Document images with source code:
------------------------
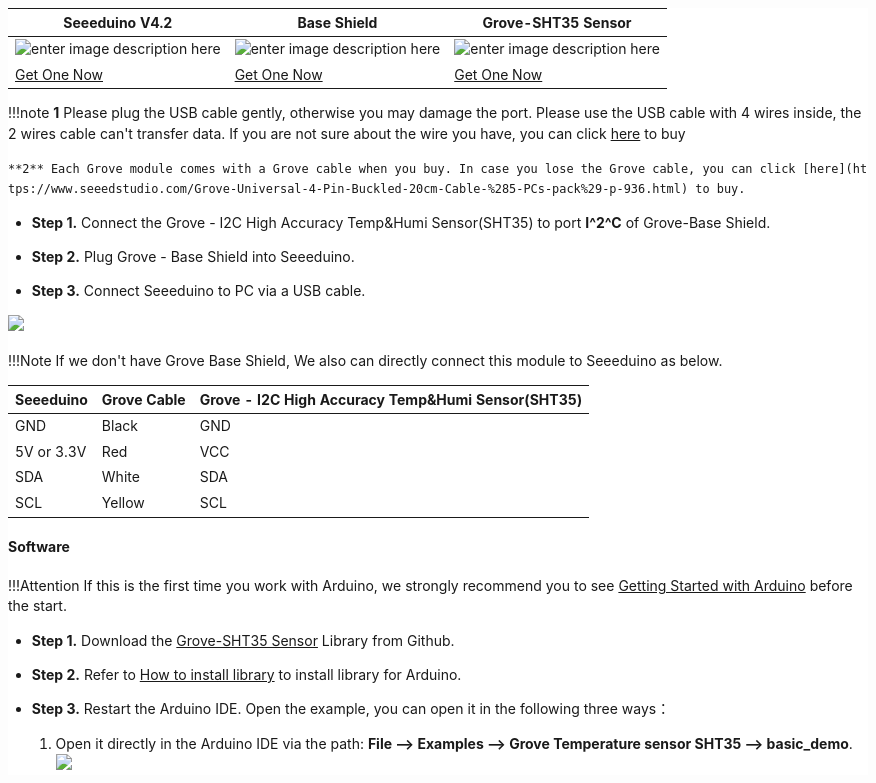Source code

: | Seeeduino V4.2 | Base Shield | Grove-SHT35 Sensor |
|--------------|-------------|-----------------|
|![enter image description here](https://raw.githubusercontent.com/SeeedDocument/Grove_Light_Sensor/master/images/gs_1.jpg)|![enter image description here](https://raw.githubusercontent.com/SeeedDocument/Grove_Light_Sensor/master/images/gs_4.jpg)|![enter image description here](https://github.com/SeeedDocument/Grove-I2C_High_Accuracy_Temp-Humi_Sensor-SHT35/raw/master/img/thumbnail.jpg)|
|<a href="http://www.seeedstudio.com/Seeeduino-V4.2-p-2517.html" target="_blank">Get One Now</a>|<a href="https://www.seeedstudio.com/Base-Shield-V2-p-1378.html" target="_blank">Get One Now</a>|<a href="https://www.seeedstudio.com/Grove-I2C-High-Accuracy-Temp%26Humi-Sensor%28SHT35%29-p-3182.html" target="_blank">Get One Now</a>|


!!!note
    **1** Please plug the USB cable gently, otherwise you may damage the port. Please use the USB cable with 4 wires inside, the 2 wires cable can't transfer data. If you are not sure about the wire you have, you can click [here](https://www.seeedstudio.com/Micro-USB-Cable-48cm-p-1475.html) to buy
    
    **2** Each Grove module comes with a Grove cable when you buy. In case you lose the Grove cable, you can click [here](https://www.seeedstudio.com/Grove-Universal-4-Pin-Buckled-20cm-Cable-%285-PCs-pack%29-p-936.html) to buy.


- **Step 1.** Connect the Grove - I2C High Accuracy Temp&Humi Sensor(SHT35) to port **I^2^C** of Grove-Base Shield.

- **Step 2.** Plug Grove - Base Shield into Seeeduino.

- **Step 3.** Connect Seeeduino to PC via a USB cable.


![](https://github.com/SeeedDocument/Grove-I2C_High_Accuracy_Temp-Humi_Sensor-SHT35/raw/master/img/connect.jpg)



!!!Note
        If we don't have Grove Base Shield, We also can directly connect this module to Seeeduino as below.


| Seeeduino      |  Grove Cable       | Grove - I2C High Accuracy Temp&Humi Sensor(SHT35) |
|--------------- |--------------------|-----|
| GND            | Black              | GND |
| 5V or 3.3V     | Red                | VCC |
| SDA            | White              | SDA |
| SCL            | Yellow             | SCL |



#### Software

!!!Attention
        If this is the first time you work with Arduino, we strongly recommend you to see [Getting Started with Arduino](http://wiki.seeedstudio.com/Getting_Started_with_Arduino/) before the start.



- **Step 1.** Download the [Grove-SHT35 Sensor](https://github.com/Seeed-Studio/Seeed_SHT35) Library from Github.

- **Step 2.** Refer to [How to install library](http://wiki.seeedstudio.com/How_to_install_Arduino_Library) to install library for Arduino.

- **Step 3.** Restart the Arduino IDE. Open the example, you can open it in the following three ways：
    1. Open it directly in the Arduino IDE via the path: **File --> Examples --> Grove Temperature sensor SHT35 --> basic_demo**. 
    ![](https://github.com/SeeedDocument/Grove-I2C_High_Accuracy_Temp-Humi_Sensor-SHT35/raw/master/img/path.jpg)
    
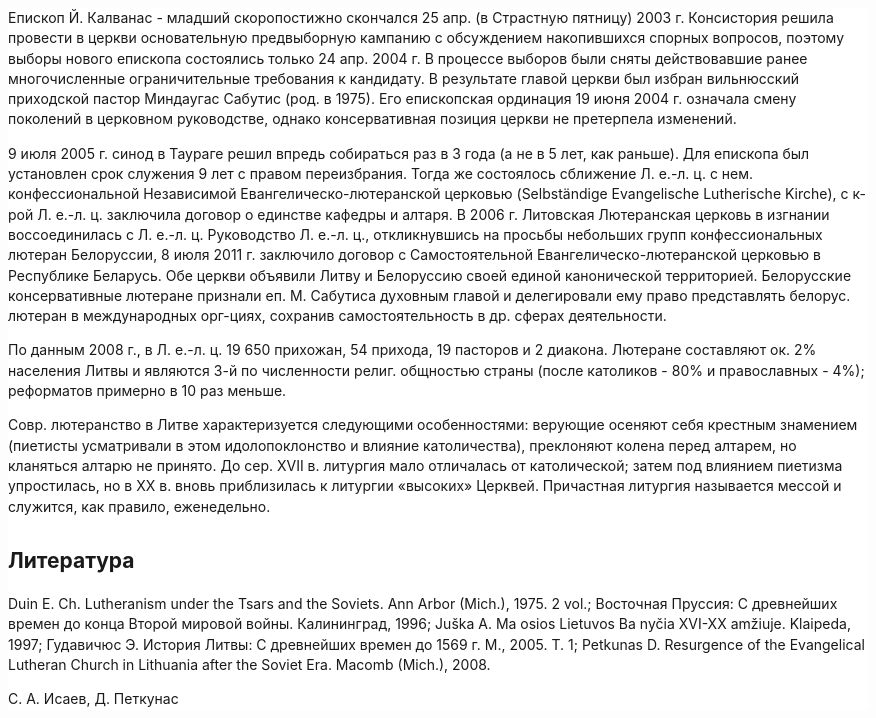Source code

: Епископ Й. Калванас - младший скоропостижно скончался 25 апр. (в Страстную пятницу) 2003 г. Консистория решила провести в церкви основательную предвыборную кампанию с обсуждением накопившихся спорных вопросов, поэтому выборы нового епископа состоялись только 24 апр. 2004 г. В процессе выборов были сняты действовавшие ранее многочисленные ограничительные требования к кандидату. В результате главой церкви был избран вильнюсский приходской пастор Миндаугас Сабутис (род. в 1975). Его епископская ординация 19 июня 2004 г. означала смену поколений в церковном руководстве, однако консервативная позиция церкви не претерпела изменений.

9 июля 2005 г. синод в Таураге решил впредь собираться раз в 3 года (а не в 5 лет, как раньше). Для епископа был установлен срок служения 9 лет с правом переизбрания. Тогда же состоялось сближение Л. е.-л. ц. с нем. конфессиональной Независимой Евангелическо-лютеранской церковью (Selbständige Evangelische Lutherische Kirche), с к-рой Л. е.-л. ц. заключила договор о единстве кафедры и алтаря. В 2006 г. Литовская Лютеранская церковь в изгнании воссоединилась с Л. е.-л. ц. Руководство Л. е.-л. ц., откликнувшись на просьбы небольших групп конфессиональных лютеран Белоруссии, 8 июля 2011 г. заключило договор с Самостоятельной Евангелическо-лютеранской церковью в Республике Беларусь. Обе церкви объявили Литву и Белоруссию своей единой канонической территорией. Белорусские консервативные лютеране признали еп. М. Сабутиса духовным главой и делегировали ему право представлять белорус. лютеран в международных орг-циях, сохранив самостоятельность в др. сферах деятельности.

По данным 2008 г., в Л. е.-л. ц. 19 650 прихожан, 54 прихода, 19 пасторов и 2 диакона. Лютеране составляют ок. 2% населения Литвы и являются 3-й по численности религ. общностью страны (после католиков - 80% и православных - 4%); реформатов примерно в 10 раз меньше.

Совр. лютеранство в Литве характеризуется следующими особенностями: верующие осеняют себя крестным знамением (пиетисты усматривали в этом идолопоклонство и влияние католичества), преклоняют колена перед алтарем, но кланяться алтарю не принято. До сер. XVII в. литургия мало отличалась от католической; затем под влиянием пиетизма упростилась, но в XX в. вновь приблизилась к литургии «высоких» Церквей. Причастная литургия называется мессой и служится, как правило, еженедельно.

## Литература

Duin E. Ch. Lutheranism under the Tsars and the Soviets. Ann Arbor (Mich.), 1975. 2 vol.; Восточная Пруссия: С древнейших времен до конца Второй мировой войны. Калининград, 1996; Juška A. Ma
osios Lietuvos Ba
nyčia XVI-XX amžiuje. Klaipeda, 1997; Гудавичюс Э. История Литвы: С древнейших времен до 1569 г. М., 2005. Т. 1; Petkunas D. Resurgence of the Evangelical Lutheran Church in Lithuania after the Soviet Era. Macomb (Mich.), 2008.

С. А. Исаев, Д. Петкунас
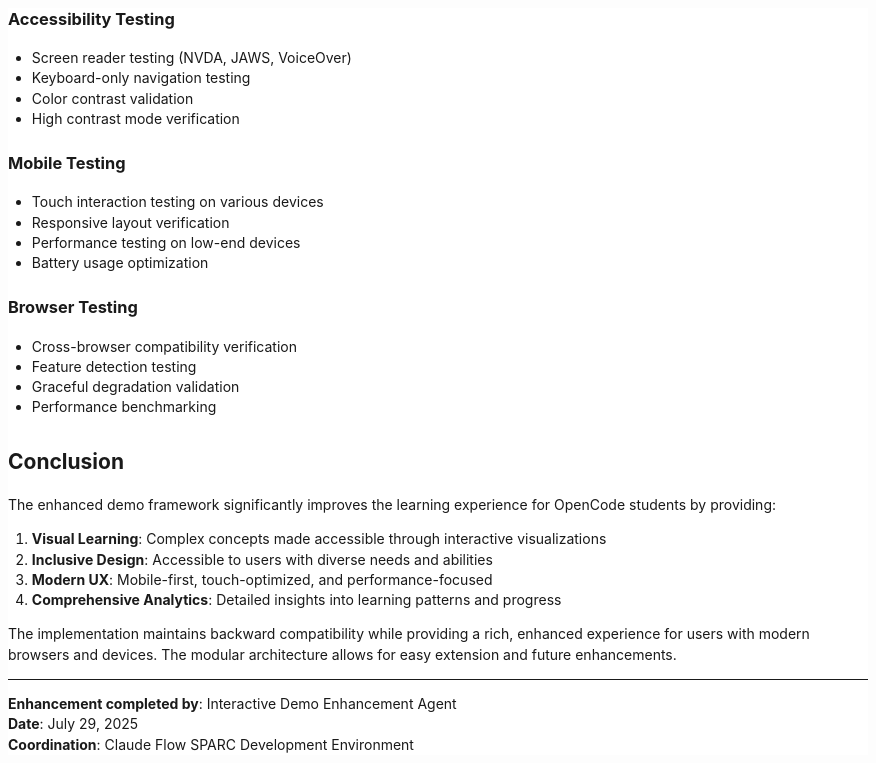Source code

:### Accessibility Testing
- Screen reader testing (NVDA, JAWS, VoiceOver)
- Keyboard-only navigation testing
- Color contrast validation
- High contrast mode verification

### Mobile Testing
- Touch interaction testing on various devices
- Responsive layout verification
- Performance testing on low-end devices
- Battery usage optimization

### Browser Testing
- Cross-browser compatibility verification
- Feature detection testing
- Graceful degradation validation
- Performance benchmarking

## Conclusion

The enhanced demo framework significantly improves the learning experience for OpenCode students by providing:

1. **Visual Learning**: Complex concepts made accessible through interactive visualizations
2. **Inclusive Design**: Accessible to users with diverse needs and abilities  
3. **Modern UX**: Mobile-first, touch-optimized, and performance-focused
4. **Comprehensive Analytics**: Detailed insights into learning patterns and progress

The implementation maintains backward compatibility while providing a rich, enhanced experience for users with modern browsers and devices. The modular architecture allows for easy extension and future enhancements.

---

**Enhancement completed by**: Interactive Demo Enhancement Agent  
**Date**: July 29, 2025  
**Coordination**: Claude Flow SPARC Development Environment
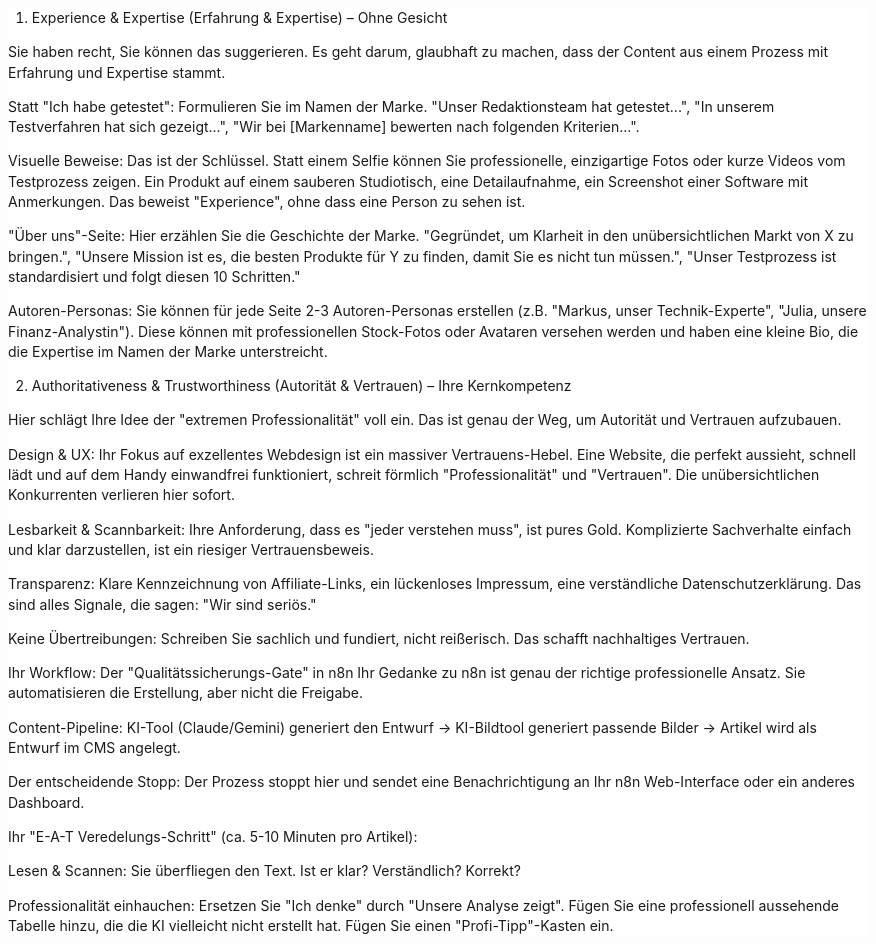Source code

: 1. Experience & Expertise (Erfahrung & Expertise) – Ohne Gesicht

Sie haben recht, Sie können das suggerieren. Es geht darum, glaubhaft zu machen, dass der Content aus einem Prozess mit Erfahrung und Expertise stammt.

Statt "Ich habe getestet": Formulieren Sie im Namen der Marke. "Unser Redaktionsteam hat getestet...", "In unserem Testverfahren hat sich gezeigt...", "Wir bei [Markenname] bewerten nach folgenden Kriterien...".

Visuelle Beweise: Das ist der Schlüssel. Statt einem Selfie können Sie professionelle, einzigartige Fotos oder kurze Videos vom Testprozess zeigen. Ein Produkt auf einem sauberen Studiotisch, eine Detailaufnahme, ein Screenshot einer Software mit Anmerkungen. Das beweist "Experience", ohne dass eine Person zu sehen ist.

"Über uns"-Seite: Hier erzählen Sie die Geschichte der Marke. "Gegründet, um Klarheit in den unübersichtlichen Markt von X zu bringen.", "Unsere Mission ist es, die besten Produkte für Y zu finden, damit Sie es nicht tun müssen.", "Unser Testprozess ist standardisiert und folgt diesen 10 Schritten."

Autoren-Personas: Sie können für jede Seite 2-3 Autoren-Personas erstellen (z.B. "Markus, unser Technik-Experte", "Julia, unsere Finanz-Analystin"). Diese können mit professionellen Stock-Fotos oder Avataren versehen werden und haben eine kleine Bio, die die Expertise im Namen der Marke unterstreicht.

2. Authoritativeness & Trustworthiness (Autorität & Vertrauen) – Ihre Kernkompetenz

Hier schlägt Ihre Idee der "extremen Professionalität" voll ein. Das ist genau der Weg, um Autorität und Vertrauen aufzubauen.

Design & UX: Ihr Fokus auf exzellentes Webdesign ist ein massiver Vertrauens-Hebel. Eine Website, die perfekt aussieht, schnell lädt und auf dem Handy einwandfrei funktioniert, schreit förmlich "Professionalität" und "Vertrauen". Die unübersichtlichen Konkurrenten verlieren hier sofort.

Lesbarkeit & Scannbarkeit: Ihre Anforderung, dass es "jeder verstehen muss", ist pures Gold. Komplizierte Sachverhalte einfach und klar darzustellen, ist ein riesiger Vertrauensbeweis.

Transparenz: Klare Kennzeichnung von Affiliate-Links, ein lückenloses Impressum, eine verständliche Datenschutzerklärung. Das sind alles Signale, die sagen: "Wir sind seriös."

Keine Übertreibungen: Schreiben Sie sachlich und fundiert, nicht reißerisch. Das schafft nachhaltiges Vertrauen.

Ihr Workflow: Der "Qualitätssicherungs-Gate" in n8n
Ihr Gedanke zu n8n ist genau der richtige professionelle Ansatz. Sie automatisieren die Erstellung, aber nicht die Freigabe.

Content-Pipeline: KI-Tool (Claude/Gemini) generiert den Entwurf -> KI-Bildtool generiert passende Bilder -> Artikel wird als Entwurf im CMS angelegt.

Der entscheidende Stopp: Der Prozess stoppt hier und sendet eine Benachrichtigung an Ihr n8n Web-Interface oder ein anderes Dashboard.

Ihr "E-A-T Veredelungs-Schritt" (ca. 5-10 Minuten pro Artikel):

Lesen & Scannen: Sie überfliegen den Text. Ist er klar? Verständlich? Korrekt?

Professionalität einhauchen: Ersetzen Sie "Ich denke" durch "Unsere Analyse zeigt". Fügen Sie eine professionell aussehende Tabelle hinzu, die die KI vielleicht nicht erstellt hat. Fügen Sie einen "Profi-Tipp"-Kasten ein.
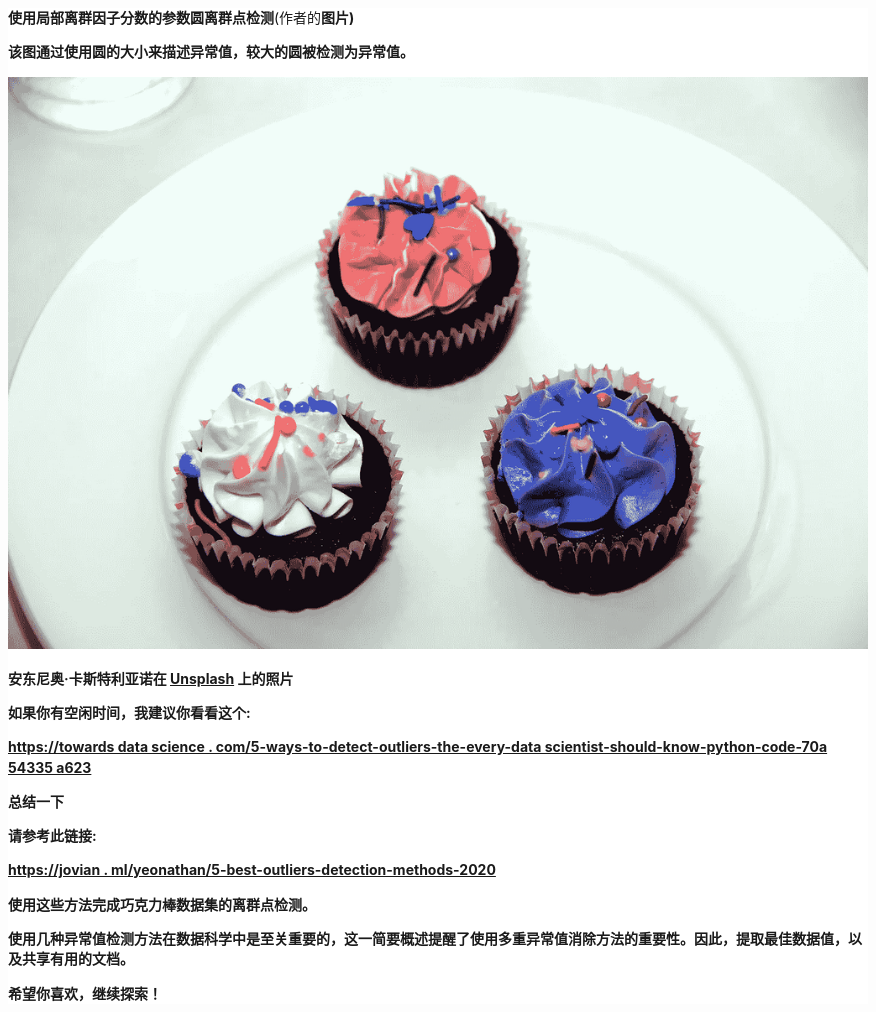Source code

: **使用局部离群因子分数的参数圆离群点检测**(作者的**图片)**

**该图通过使用圆的大小来描述异常值，较大的圆被检测为异常值。**

**![](img/cb9f3e8b009058459fa973cf2a243abf.png)**

**安东尼奥·卡斯特利亚诺在 [Unsplash](https://unsplash.com/s/photos/confectionery?utm_source=unsplash&utm_medium=referral&utm_content=creditCopyText) 上的照片**

**如果你有空闲时间，我建议你看看这个:**

**[https://towards data science . com/5-ways-to-detect-outliers-the-every-data scientist-should-know-python-code-70a 54335 a623](/5-ways-to-detect-outliers-that-every-data-scientist-should-know-python-code-70a54335a623)**

****总结一下****

**请参考此链接:**

**[https://jovian . ml/yeonathan/5-best-outliers-detection-methods-2020](https://jovian.ml/yeonathan/5-best-outliers-detection-methods-2020)**

**使用这些方法完成巧克力棒数据集的离群点检测。**

**使用几种异常值检测方法在数据科学中是至关重要的，这一简要概述提醒了使用多重异常值消除方法的重要性。因此，提取最佳数据值，以及共享有用的文档。**

**希望你喜欢，继续探索！**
------------------------
# Instruction
Only one stretch of the data above is needed. Restate it word for word, from the line containing "Visuelle Beweise: Das" through the line containing "Design & UX: Ihr", both ends included.

# Exercise output
Visuelle Beweise: Das ist der Schlüssel. Statt einem Selfie können Sie professionelle, einzigartige Fotos oder kurze Videos vom Testprozess zeigen. Ein Produkt auf einem sauberen Studiotisch, eine Detailaufnahme, ein Screenshot einer Software mit Anmerkungen. Das beweist "Experience", ohne dass eine Person zu sehen ist.

"Über uns"-Seite: Hier erzählen Sie die Geschichte der Marke. "Gegründet, um Klarheit in den unübersichtlichen Markt von X zu bringen.", "Unsere Mission ist es, die besten Produkte für Y zu finden, damit Sie es nicht tun müssen.", "Unser Testprozess ist standardisiert und folgt diesen 10 Schritten."

Autoren-Personas: Sie können für jede Seite 2-3 Autoren-Personas erstellen (z.B. "Markus, unser Technik-Experte", "Julia, unsere Finanz-Analystin"). Diese können mit professionellen Stock-Fotos oder Avataren versehen werden und haben eine kleine Bio, die die Expertise im Namen der Marke unterstreicht.

2. Authoritativeness & Trustworthiness (Autorität & Vertrauen) – Ihre Kernkompetenz

Hier schlägt Ihre Idee der "extremen Professionalität" voll ein. Das ist genau der Weg, um Autorität und Vertrauen aufzubauen.

Design & UX: Ihr Fokus auf exzellentes Webdesign ist ein massiver Vertrauens-Hebel. Eine Website, die perfekt aussieht, schnell lädt und auf dem Handy einwandfrei funktioniert, schreit förmlich "Professionalität" und "Vertrauen". Die unübersichtlichen Konkurrenten verlieren hier sofort.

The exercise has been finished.